» TASK ITEM: Only one stretch of the data should be retyped: the lines from the line containing "ceiling fan: none" through the line containing "remote control: present". Keep pictures out of it.

» RECORDS TO USE:
# # # # # # #

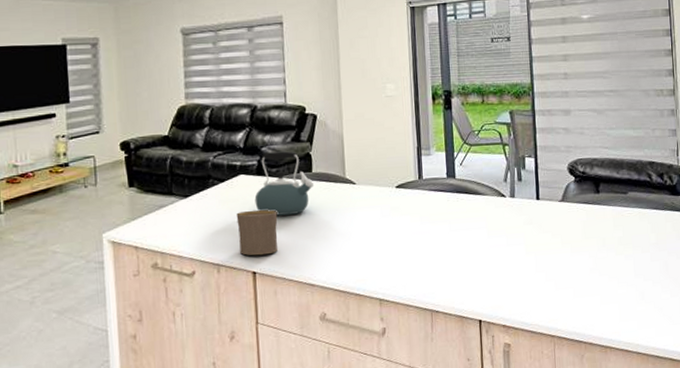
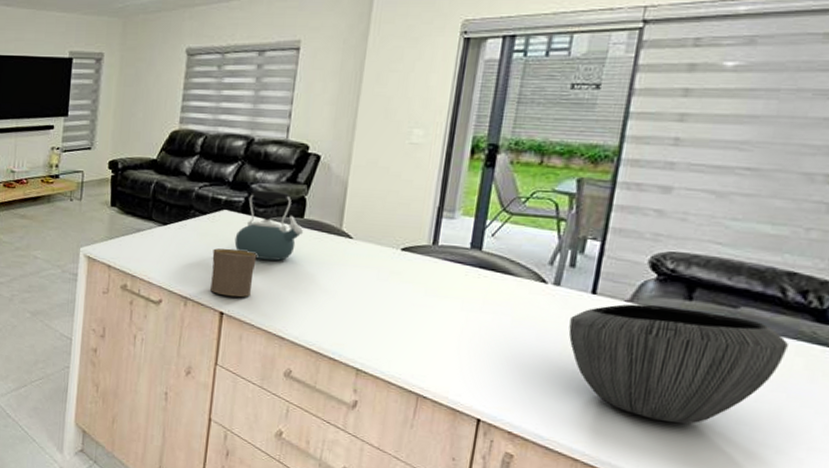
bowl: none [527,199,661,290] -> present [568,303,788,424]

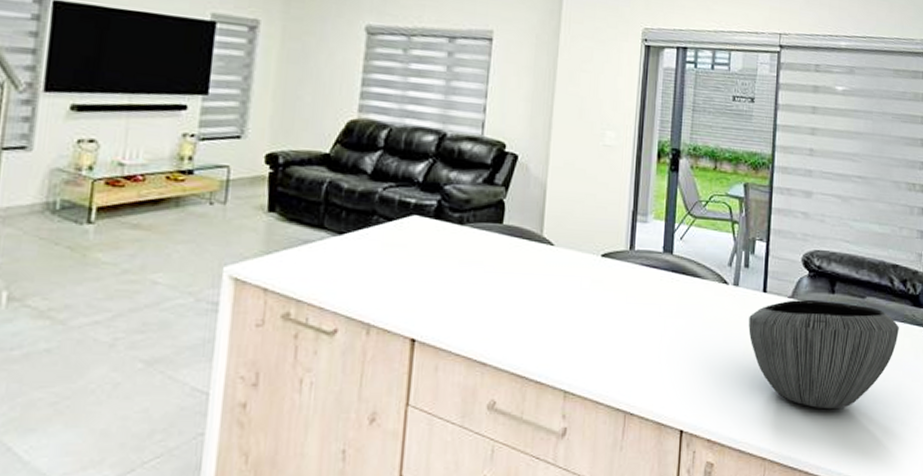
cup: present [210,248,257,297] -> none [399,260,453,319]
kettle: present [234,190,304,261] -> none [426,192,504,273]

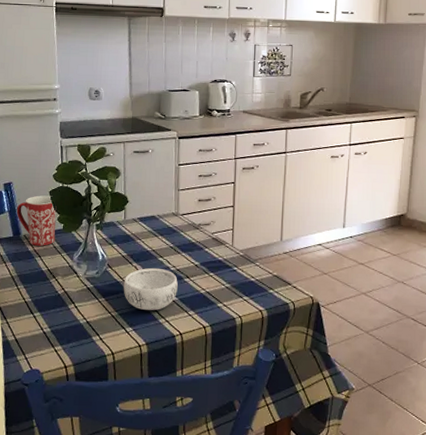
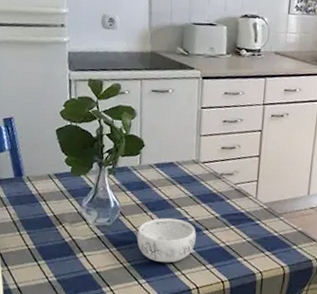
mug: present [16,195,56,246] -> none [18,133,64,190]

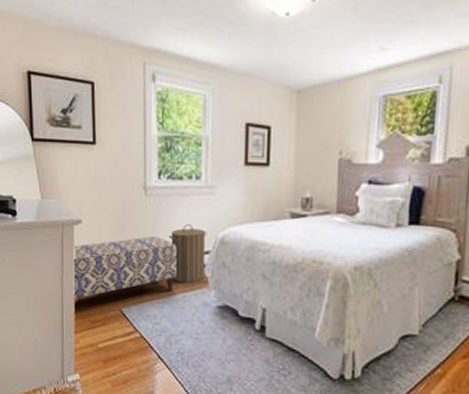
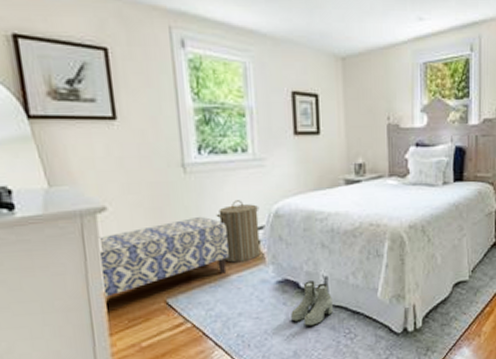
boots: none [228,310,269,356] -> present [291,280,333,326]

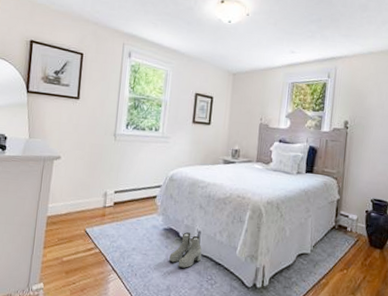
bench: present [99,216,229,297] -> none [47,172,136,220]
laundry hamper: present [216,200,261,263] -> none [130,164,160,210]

# # # # # # #

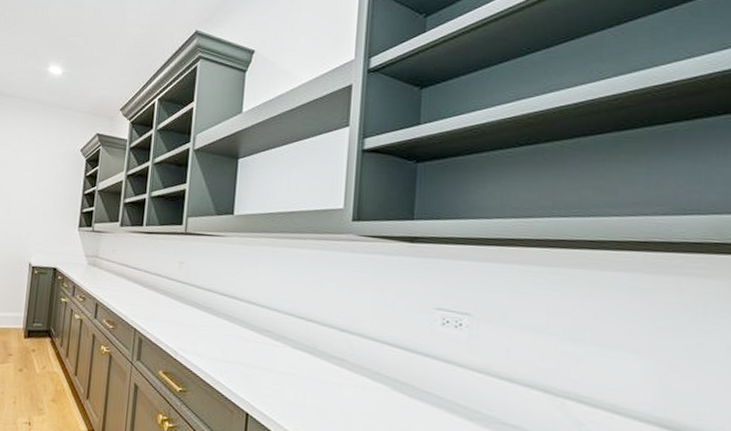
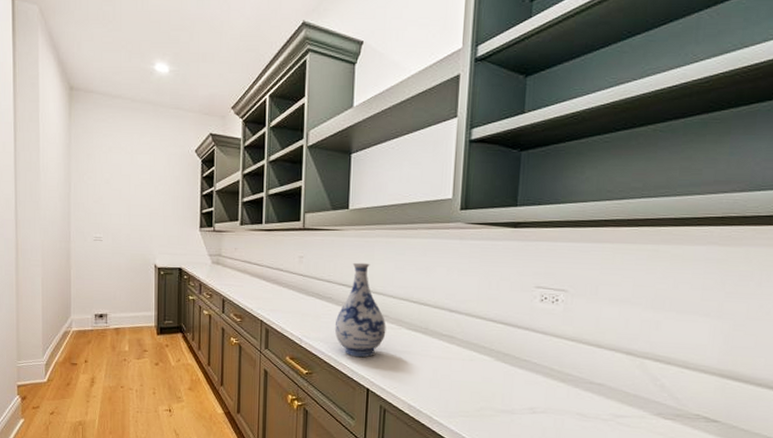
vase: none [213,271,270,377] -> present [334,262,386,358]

# # # # # # #

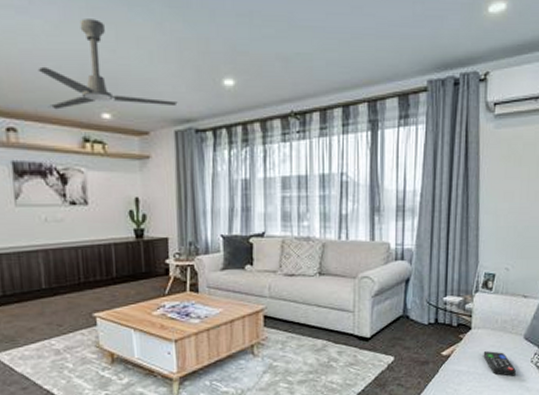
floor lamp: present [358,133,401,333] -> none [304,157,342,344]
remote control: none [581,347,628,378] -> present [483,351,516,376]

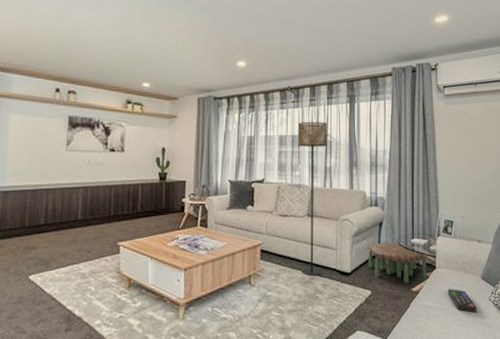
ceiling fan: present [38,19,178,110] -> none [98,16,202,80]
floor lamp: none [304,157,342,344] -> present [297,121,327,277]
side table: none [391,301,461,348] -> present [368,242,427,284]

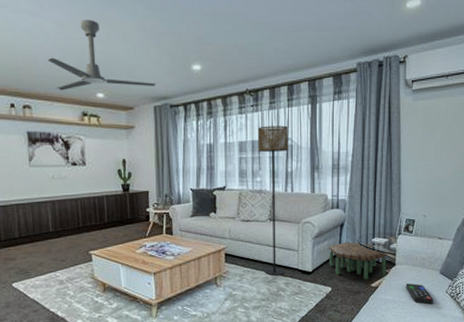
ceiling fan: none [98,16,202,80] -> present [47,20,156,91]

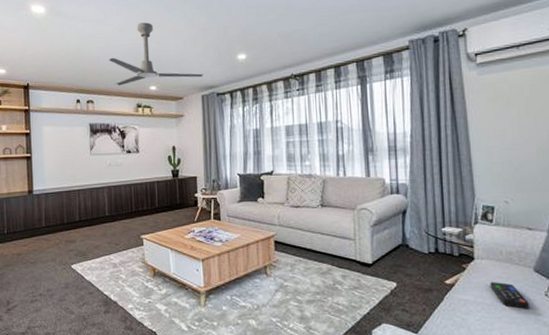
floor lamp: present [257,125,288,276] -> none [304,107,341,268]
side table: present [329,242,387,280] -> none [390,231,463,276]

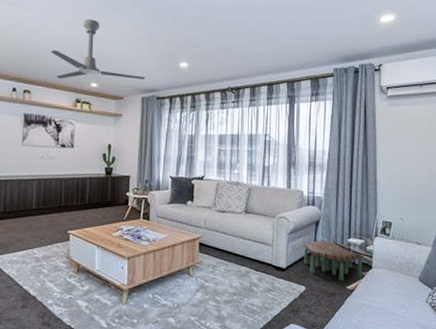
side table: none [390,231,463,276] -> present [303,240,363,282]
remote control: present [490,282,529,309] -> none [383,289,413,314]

# # # # # # #

» FINISHED TASK:
ceiling fan: none [98,16,202,80] -> present [47,20,156,91]

floor lamp: present [257,125,288,276] -> none [304,107,341,268]
side table: present [329,242,387,280] -> none [390,231,463,276]

side table: none [390,231,463,276] -> present [303,240,363,282]
remote control: present [490,282,529,309] -> none [383,289,413,314]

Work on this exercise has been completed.